Wednesday, March 6, 2019

Making America Great -- To Infinity And Beyond -- March 6, 2019

Updates

Later, 8:02 p.m. Central Time: over at Financial Times, "Big Oil" is becoming "Big Shale." Or as Art Berman would say, "big retirement party."
ExxonMobil and Chevron, the two largest US energy supermajors, both raised their guidance for the amount of oil they expect to squeeze out of the Permian Basin, the heartland of the US shale boom, over the next five years.

In the process they sent a signal to Opec countries that any hopes that the shale revolution might falter are grossly misplaced. v The scale of the revisions are hard to overstate, with “Big Oil” increasingly becoming “Big Shale”. Operators are bringing expertise and efficiency earned over decades in far-flung corners of the globe to an area previously dominated by wildcatters and domestically-focused US oil companies.

By 2024 Exxon and Chevron now expect to be pumping almost 2m barrels a day combined from the Permian, which straddles Texas and New Mexico. That is 60 per cent more than previously forecast.

The Permian as a whole will already produce about 4m b/d this year, meaning that this one region — if it were an Opec country — would be the third-largest producer in the cartel, behind only Saudi Arabia and Iraq.

For Opec this spells trouble. Members, including Saudi Arabia, have consistently downplayed shale’s longevity, arguing that higher prices are still needed to foster investment in production and avoid a future supply crunch. It is a line of reasoning still favoured by many oil company chief executives too. But it looks, at best, outdated.

While the shale industry has undoubtedly relied on a gusher of Wall Street money to grow, often leaving investors disappointed by its ability to generate cash, Big Oil is now leading the way not just in getting production up, but in getting costs down.

Chevron says that returns on its shale investments are now “north of 30 per cent”, even with lower prices. Exxon says it could make a return of 10 per cent even if oil fell to $35 a barrel.
Original Post 

This is really quite incredible, today's corporate presentation by ExxonMobil.

But first a quick observation. Look at this screenshot, taken from an early slide in the presentation:


What do you notice? Finally, someone has quit mixing "Latin" abbreviations with "Anglicized" abbreviations. For eleven years doing the blog, I've been bugged by using the Latin "M" for a thousand and "MM" for a million but "B" for billion.


Finally, Exxon does it right:
  • "K" for "thousand"

Data shown.
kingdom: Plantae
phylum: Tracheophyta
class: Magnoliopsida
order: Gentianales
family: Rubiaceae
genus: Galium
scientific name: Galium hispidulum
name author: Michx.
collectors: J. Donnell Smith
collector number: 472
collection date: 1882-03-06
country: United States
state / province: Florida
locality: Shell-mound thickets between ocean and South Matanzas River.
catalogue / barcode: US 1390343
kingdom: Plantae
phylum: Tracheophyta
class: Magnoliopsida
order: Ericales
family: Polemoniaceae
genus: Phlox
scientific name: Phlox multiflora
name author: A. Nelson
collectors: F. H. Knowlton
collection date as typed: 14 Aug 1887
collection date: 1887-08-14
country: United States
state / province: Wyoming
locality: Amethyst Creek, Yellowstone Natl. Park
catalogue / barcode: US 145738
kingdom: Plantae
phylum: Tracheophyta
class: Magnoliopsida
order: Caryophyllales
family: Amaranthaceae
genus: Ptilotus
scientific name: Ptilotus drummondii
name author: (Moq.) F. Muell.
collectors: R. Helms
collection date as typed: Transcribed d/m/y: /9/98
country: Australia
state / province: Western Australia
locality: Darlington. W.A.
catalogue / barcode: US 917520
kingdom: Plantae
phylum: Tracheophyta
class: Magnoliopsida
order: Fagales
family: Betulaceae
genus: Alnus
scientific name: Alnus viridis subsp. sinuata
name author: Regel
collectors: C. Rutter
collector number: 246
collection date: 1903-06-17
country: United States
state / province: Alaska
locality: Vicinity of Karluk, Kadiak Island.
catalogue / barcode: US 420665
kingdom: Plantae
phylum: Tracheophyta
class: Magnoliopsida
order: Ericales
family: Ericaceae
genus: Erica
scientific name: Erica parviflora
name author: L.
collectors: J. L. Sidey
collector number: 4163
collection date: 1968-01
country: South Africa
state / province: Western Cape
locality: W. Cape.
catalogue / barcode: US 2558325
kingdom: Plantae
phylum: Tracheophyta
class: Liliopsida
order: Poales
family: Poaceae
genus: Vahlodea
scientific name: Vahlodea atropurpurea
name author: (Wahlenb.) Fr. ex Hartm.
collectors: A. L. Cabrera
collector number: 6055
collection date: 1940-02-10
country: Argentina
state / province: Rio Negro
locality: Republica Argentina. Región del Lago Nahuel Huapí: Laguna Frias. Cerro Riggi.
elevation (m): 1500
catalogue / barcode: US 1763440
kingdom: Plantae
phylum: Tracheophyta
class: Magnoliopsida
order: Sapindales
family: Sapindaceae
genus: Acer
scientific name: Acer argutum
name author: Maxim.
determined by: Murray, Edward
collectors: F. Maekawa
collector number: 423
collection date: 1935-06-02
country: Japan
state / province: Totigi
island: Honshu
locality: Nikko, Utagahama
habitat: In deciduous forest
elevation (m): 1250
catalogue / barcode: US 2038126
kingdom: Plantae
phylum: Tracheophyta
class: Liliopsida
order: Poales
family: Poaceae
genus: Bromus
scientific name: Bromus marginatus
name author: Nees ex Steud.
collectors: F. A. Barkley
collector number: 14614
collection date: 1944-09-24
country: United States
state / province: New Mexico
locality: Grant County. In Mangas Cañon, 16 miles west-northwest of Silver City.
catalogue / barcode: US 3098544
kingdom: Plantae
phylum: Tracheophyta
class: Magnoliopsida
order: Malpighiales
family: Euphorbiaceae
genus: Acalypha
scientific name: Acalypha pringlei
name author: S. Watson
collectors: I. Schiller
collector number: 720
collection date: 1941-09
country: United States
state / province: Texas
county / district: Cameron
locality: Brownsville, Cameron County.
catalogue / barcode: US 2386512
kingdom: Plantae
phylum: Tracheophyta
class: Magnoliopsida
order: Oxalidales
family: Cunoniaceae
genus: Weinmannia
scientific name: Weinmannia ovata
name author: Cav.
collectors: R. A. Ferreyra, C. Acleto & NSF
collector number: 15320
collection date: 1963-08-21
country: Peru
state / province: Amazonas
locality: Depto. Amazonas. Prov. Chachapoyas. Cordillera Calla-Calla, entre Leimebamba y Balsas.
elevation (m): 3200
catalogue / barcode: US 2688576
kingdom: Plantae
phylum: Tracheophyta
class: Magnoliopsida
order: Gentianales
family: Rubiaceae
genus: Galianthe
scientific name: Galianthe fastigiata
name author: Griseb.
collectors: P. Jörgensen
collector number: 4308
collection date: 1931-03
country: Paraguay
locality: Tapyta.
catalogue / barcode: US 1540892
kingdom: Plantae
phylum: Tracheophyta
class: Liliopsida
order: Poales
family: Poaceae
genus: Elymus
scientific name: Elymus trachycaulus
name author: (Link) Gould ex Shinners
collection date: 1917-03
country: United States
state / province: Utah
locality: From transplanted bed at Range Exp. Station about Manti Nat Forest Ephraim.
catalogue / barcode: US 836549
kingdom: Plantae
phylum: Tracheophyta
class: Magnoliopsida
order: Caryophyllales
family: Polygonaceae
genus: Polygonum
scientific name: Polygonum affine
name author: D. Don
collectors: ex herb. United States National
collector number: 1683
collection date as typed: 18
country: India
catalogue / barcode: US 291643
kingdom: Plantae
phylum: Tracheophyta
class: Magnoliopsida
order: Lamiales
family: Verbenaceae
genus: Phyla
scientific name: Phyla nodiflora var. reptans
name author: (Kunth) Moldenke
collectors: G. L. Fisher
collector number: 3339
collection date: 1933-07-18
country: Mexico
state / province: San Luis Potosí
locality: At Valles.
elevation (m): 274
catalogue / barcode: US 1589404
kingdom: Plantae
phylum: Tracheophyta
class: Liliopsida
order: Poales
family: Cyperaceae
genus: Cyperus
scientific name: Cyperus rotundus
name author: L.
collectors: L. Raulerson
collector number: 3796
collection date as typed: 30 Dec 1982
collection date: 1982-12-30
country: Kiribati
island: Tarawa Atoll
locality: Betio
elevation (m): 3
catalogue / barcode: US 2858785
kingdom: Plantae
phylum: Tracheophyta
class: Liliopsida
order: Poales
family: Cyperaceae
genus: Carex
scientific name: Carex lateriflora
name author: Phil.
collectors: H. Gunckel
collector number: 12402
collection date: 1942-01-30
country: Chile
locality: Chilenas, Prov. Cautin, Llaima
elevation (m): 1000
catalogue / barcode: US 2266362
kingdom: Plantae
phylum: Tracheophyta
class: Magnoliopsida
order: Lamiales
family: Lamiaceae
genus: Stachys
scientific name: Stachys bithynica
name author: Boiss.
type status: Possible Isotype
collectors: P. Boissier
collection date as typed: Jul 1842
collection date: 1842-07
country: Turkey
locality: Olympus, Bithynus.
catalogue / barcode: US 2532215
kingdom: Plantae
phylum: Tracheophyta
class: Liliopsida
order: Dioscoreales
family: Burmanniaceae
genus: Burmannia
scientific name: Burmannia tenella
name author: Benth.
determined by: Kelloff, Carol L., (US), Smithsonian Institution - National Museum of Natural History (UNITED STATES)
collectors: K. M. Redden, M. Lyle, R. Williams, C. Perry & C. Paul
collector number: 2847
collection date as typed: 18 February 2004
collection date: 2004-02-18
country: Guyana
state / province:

Activity 1. Write out the portion of the Permian shale post that begins at the words "While the shale" and stops after "to $35 a barrel.".
Activity 2. Condense the paragraph of the Permian shale post that opens with "For Opec this spells trouble" into a shorter version that keeps its main facts.
Activity 3.
Answer these questions from the Permian shale post:
(a) How many barrels a day combined do Exxon and Chevron expect to pump from the Permian by 2024?
(b) About how much will the Permian as a whole produce this year?
(c) What return does Exxon say it could make if oil fell to $35 a barrel?
The rows play no part in this work.

Exercise answer 1.
While the shale industry has undoubtedly relied on a gusher of Wall Street money to grow, often leaving investors disappointed by its ability to generate cash, Big Oil is now leading the way not just in getting production up, but in getting costs down.

Chevron says that returns on its shale investments are now “north of 30 per cent”, even with lower prices. Exxon says it could make a return of 10 per cent even if oil fell to $35 a barrel.

Exercise answer 2. Shale poses trouble for OPEC. Members such as Saudi Arabia have downplayed shale's longevity and argued that higher prices are still needed to spur production investment and prevent a future supply crunch. Many oil company chief executives share that view, but it looks outdated at best.

Exercise answer 3.
(a) Almost 2 million barrels a day.
(b) About 4 million barrels a day.
(c) A return of 10 percent.